■ **DATA EXCERPTS**
++++++++++

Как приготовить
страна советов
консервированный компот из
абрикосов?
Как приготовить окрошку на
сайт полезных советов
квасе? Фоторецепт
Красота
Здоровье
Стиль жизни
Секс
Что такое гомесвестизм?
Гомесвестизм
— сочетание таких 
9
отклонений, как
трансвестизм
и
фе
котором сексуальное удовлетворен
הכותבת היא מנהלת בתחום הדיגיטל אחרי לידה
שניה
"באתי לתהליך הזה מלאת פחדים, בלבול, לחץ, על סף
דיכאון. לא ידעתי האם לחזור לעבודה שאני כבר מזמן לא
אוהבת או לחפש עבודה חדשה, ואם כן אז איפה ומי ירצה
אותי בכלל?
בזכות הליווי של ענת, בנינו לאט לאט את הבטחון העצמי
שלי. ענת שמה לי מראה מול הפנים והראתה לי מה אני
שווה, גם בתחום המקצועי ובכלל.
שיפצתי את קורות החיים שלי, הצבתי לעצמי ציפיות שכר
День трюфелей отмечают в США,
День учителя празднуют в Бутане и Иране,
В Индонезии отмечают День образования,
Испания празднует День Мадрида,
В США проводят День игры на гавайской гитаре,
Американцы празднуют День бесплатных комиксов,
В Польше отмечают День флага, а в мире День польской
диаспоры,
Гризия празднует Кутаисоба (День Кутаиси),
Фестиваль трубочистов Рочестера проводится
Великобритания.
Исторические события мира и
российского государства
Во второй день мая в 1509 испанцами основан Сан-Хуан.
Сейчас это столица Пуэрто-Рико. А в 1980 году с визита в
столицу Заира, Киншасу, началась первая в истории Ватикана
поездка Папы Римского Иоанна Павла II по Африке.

++++++++++

■ **WHAT TO DO**
Reproduce exactly the line that holds "Фестиваль трубочистов Рочестера проводится", then every line after it, ending with the final line of the records above.

■ **EXPECTED OUTPUT**
Фестиваль трубочистов Рочестера проводится
Великобритания.
Исторические события мира и
российского государства
Во второй день мая в 1509 испанцами основан Сан-Хуан.
Сейчас это столица Пуэрто-Рико. А в 1980 году с визита в
столицу Заира, Киншасу, началась первая в истории Ватикана
поездка Папы Римского Иоанна Павла II по Африке.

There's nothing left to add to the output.